A aplicação direta desses índices em cenários de microgrupos gera reajustes desproporcionais, tornando o contrato excessivamente oneroso para a empresa contratante.

Qual é o posicionamento sobre o falso coletivo no STJ?

Avaliando a realidade fática dessas contratações, o Superior Tribunal de Justiça consolidou a tese do falso coletivo.

O entendimento da Corte é de que, quando um plano empresarial atende a um número ínfimo de beneficiários, com perfil essencialmente familiar, a natureza coletiva é apenas formal, devendo ser submetido às mesmas diretrizes de proteção ao consumidor.
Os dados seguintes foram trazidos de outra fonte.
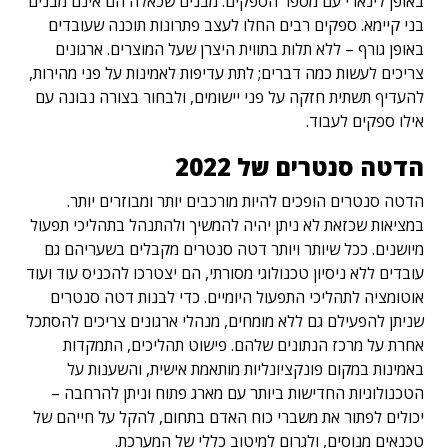
באופן לינארי עם מספר הספקים. מבנים שכאלה הם אינם מבנים
בני קיימא. ספקים רבים החלו לעצב פתרונות תוכנה שעובדים
באופן גורף – ללא תלות בתווית היצרן שעל המוצרים. ארגונים
צריכים לעשות כמה דברים; לתת עדיפות לאמינות על פני מהירות,
להעדיף תשתית חזקה על פני יישומים, ולבחור בצורה נבונה עם
אילו ספקים לעבוד.
הדטה סנטרים של 2022
הדטה סנטרים הופכים להיות מורכבים יותר ומבוזרים יותר.
במציאות שכזאת לא ניתן יהיה להמשיך ולהתנהל בתהליכי תפעול
מיושנים. ככל שיותר ויותר דטה סנטרים מקבלים בשעריהם גם
עובדים ללא ניסיון טכנולוגי מסורתי, הם יצטרכו להכניס עוד ועוד
אוטומציה לתהליכי התפעול היומיים. כדי לבנות דטה סנטרים
שניתן להפעילם גם ללא מומחים, מנהלי ארגונים צריכים להסתכל
אחרת על מרכז הנתונים שלהם. פישוט תהליכים, התמקדות
באמינות במקום פונקציונליות מותאמת אישית, והשענות על
הטכנולוגיות החדישות ביותר עם מארג פתוח וניתן להרחבה –
יכולים לפתור את משברי כוח האדם בתחום, להקל על חייהם של
טכנאים מנוסים, ולגרום למיטוב כללי של המערכת.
Com isso, o STJ reconheceu a invalidade da cláusula de reajuste baseada exclusivamente na sinistralidade e na VCMH para esses casos específicos, por considerar que a fórmula coloca o contratante em desvantagem excessiva frente à ausência de diluição do risco.
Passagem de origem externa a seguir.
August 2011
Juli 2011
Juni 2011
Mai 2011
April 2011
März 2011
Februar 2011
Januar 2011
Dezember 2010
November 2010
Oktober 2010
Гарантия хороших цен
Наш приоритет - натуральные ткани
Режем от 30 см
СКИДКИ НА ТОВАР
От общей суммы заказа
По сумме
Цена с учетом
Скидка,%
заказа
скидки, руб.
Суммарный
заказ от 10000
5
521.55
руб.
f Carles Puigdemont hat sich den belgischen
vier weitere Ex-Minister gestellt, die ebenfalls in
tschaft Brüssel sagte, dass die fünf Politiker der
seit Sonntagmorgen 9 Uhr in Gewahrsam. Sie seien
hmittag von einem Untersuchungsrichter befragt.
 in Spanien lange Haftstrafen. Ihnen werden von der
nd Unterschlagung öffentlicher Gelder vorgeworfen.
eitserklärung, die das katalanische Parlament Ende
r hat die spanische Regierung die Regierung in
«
Como os tribunais reequilibram o contrato empresarial após a análise judicial?

Diante do reconhecimento do falso coletivo, o Poder Judiciário tem determinado medidas para restabelecer a equivalência das prestações contratuais:

  • Substituição do índice: substituição dos índices aplicados com base na sinistralidade pelo percentual teto de reajuste fixado pela ANS para os planos individuais no período correspondente.
  • Restituição de valores: possibilidade de apuração e devolução das quantias pagas a maior nos anos anteriores, respeitados os prazos prescricionais.
  • Estabilidade contratual: manutenção do contrato empresarial com parâmetros claros e transparentes de aumento anual, assegurando a segurança jurídica.

A avaliação técnica diante do falso coletivo

A verificação de aumentos desproporcionais exige uma análise detalhada do histórico de sinistralidade, das cláusulas contratuais e do perfil dos beneficiários cadastrados no plano corporativo.
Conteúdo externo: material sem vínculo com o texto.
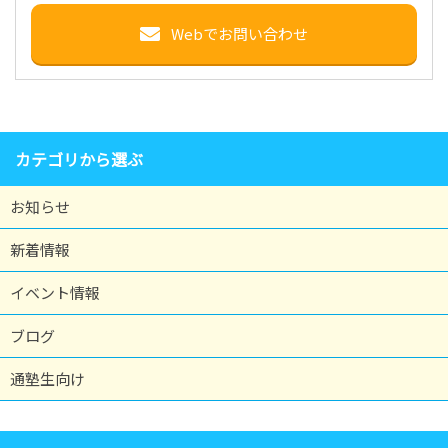
Webでお問い合わせ
カテゴリから選ぶ
お知らせ
新着情報
イベント情報
ブログ
通塾生向け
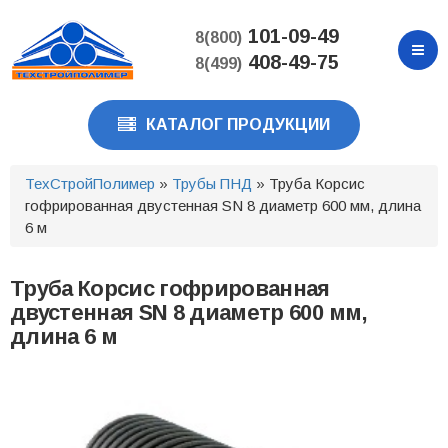
Перейти
к
101-09-49
8(800)
основному
408-49-75
8(499)
содержанию
КАТАЛОГ ПРОДУКЦИИ
ТехСтройПолимер
»
Трубы ПНД
» Труба Корсис
гофрированная двустенная SN 8 диаметр 600 мм, длина
6 м
Труба Корсис гофрированная
двустенная SN 8 диаметр 600 мм,
длина 6 м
Nesse contexto de complexidade regulatória, a atuação consultiva e preventiva de uma assessoria especializada auxilia empresas na análise da viabilidade técnica dos contratos corporativos, promovendo o exame detalhado das cláusulas operacionais e orientando a verificação de qualquer reajuste abusivo no plano de saúde.

O que é o falso coletivo?

É a configuração de contrato empresarial com poucas vidas para burlar limites de reajuste da ANS, ao qual o STJ aplica as proteções dos planos individuais.

Como a tese do falso coletivo no STJ altera o valor do plano corporativo?

A decisão permite substituir os reajustes baseados em sinistralidade pelo teto de aumento anualmente fixado pela ANS para a modalidade de planos individuais.

Empresas com poucas vidas podem revisar o reajuste do plano?

Sim. Empresas que possuem contratos empresariais cobrindo grupos reduzidos com perfil familiar podem solicitar a análise contratual para adequar os reajustes aos parâmetros judiciais.